[To do] Would you print all of the entries exactly, please, but without their pictures?

*** Opening Data listing ***

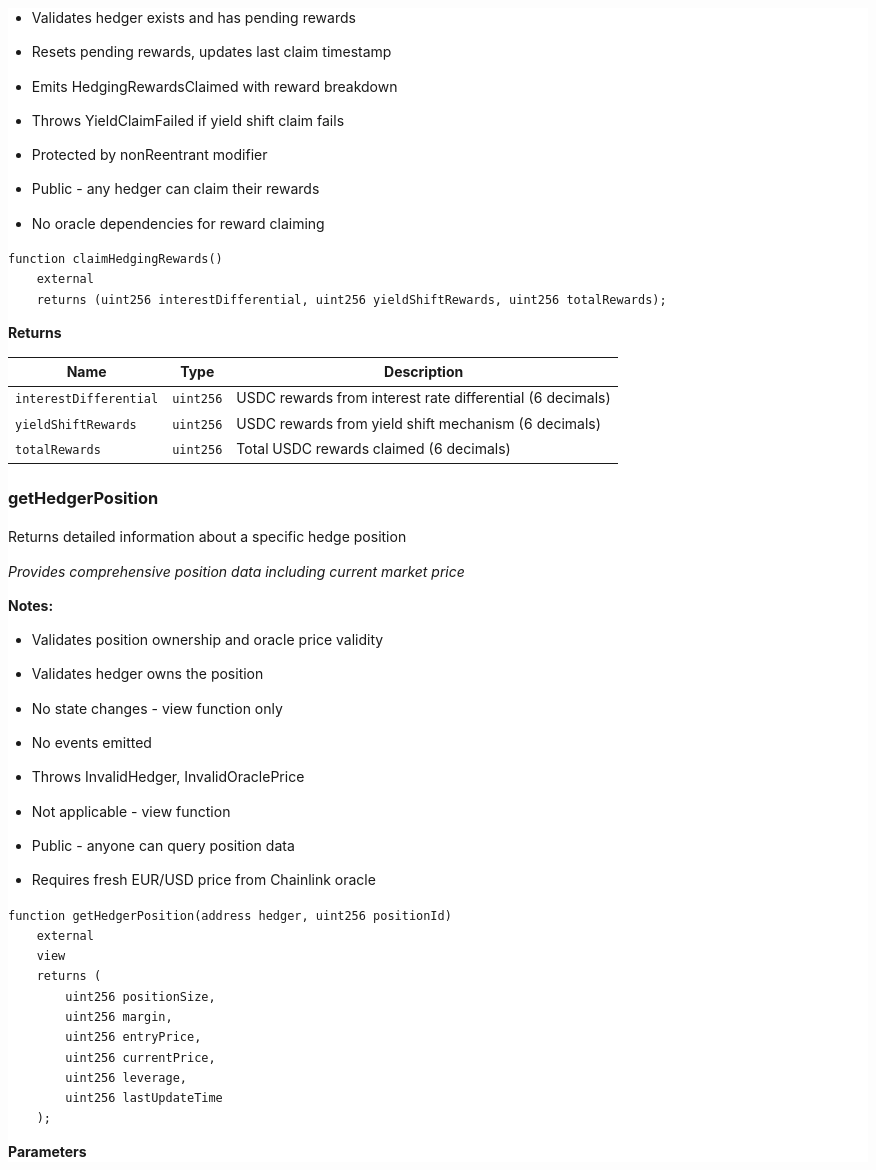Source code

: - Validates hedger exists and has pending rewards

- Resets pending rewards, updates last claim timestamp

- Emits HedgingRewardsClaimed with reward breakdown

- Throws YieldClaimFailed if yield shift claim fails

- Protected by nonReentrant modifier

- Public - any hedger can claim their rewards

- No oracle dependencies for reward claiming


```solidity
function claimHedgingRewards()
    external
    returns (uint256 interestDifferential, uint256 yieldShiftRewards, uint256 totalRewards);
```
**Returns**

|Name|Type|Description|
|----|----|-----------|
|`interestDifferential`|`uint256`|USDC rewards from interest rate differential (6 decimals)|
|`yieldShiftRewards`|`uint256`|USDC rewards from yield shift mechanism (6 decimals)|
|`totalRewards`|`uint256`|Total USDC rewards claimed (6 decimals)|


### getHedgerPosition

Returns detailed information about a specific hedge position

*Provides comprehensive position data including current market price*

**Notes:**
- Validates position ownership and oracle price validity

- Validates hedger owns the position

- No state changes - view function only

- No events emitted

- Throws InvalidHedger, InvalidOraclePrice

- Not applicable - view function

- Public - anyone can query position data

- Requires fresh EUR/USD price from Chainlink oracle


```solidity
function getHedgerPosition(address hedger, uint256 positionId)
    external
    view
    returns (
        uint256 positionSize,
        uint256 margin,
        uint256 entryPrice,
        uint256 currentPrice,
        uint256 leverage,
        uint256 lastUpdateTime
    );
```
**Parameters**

*** Closing Data listing ***

[Response]
Source code

: - Validates hedger exists and has pending rewards

- Resets pending rewards, updates last claim timestamp

- Emits HedgingRewardsClaimed with reward breakdown

- Throws YieldClaimFailed if yield shift claim fails

- Protected by nonReentrant modifier

- Public - any hedger can claim their rewards

- No oracle dependencies for reward claiming


```solidity
function claimHedgingRewards()
    external
    returns (uint256 interestDifferential, uint256 yieldShiftRewards, uint256 totalRewards);
```
**Returns**

|Name|Type|Description|
|----|----|-----------|
|`interestDifferential`|`uint256`|USDC rewards from interest rate differential (6 decimals)|
|`yieldShiftRewards`|`uint256`|USDC rewards from yield shift mechanism (6 decimals)|
|`totalRewards`|`uint256`|Total USDC rewards claimed (6 decimals)|


### getHedgerPosition

Returns detailed information about a specific hedge position

*Provides comprehensive position data including current market price*

**Notes:**
- Validates position ownership and oracle price validity

- Validates hedger owns the position

- No state changes - view function only

- No events emitted

- Throws InvalidHedger, InvalidOraclePrice

- Not applicable - view function

- Public - anyone can query position data

- Requires fresh EUR/USD price from Chainlink oracle


```solidity
function getHedgerPosition(address hedger, uint256 positionId)
    external
    view
    returns (
        uint256 positionSize,
        uint256 margin,
        uint256 entryPrice,
        uint256 currentPrice,
        uint256 leverage,
        uint256 lastUpdateTime
    );
```
**Parameters**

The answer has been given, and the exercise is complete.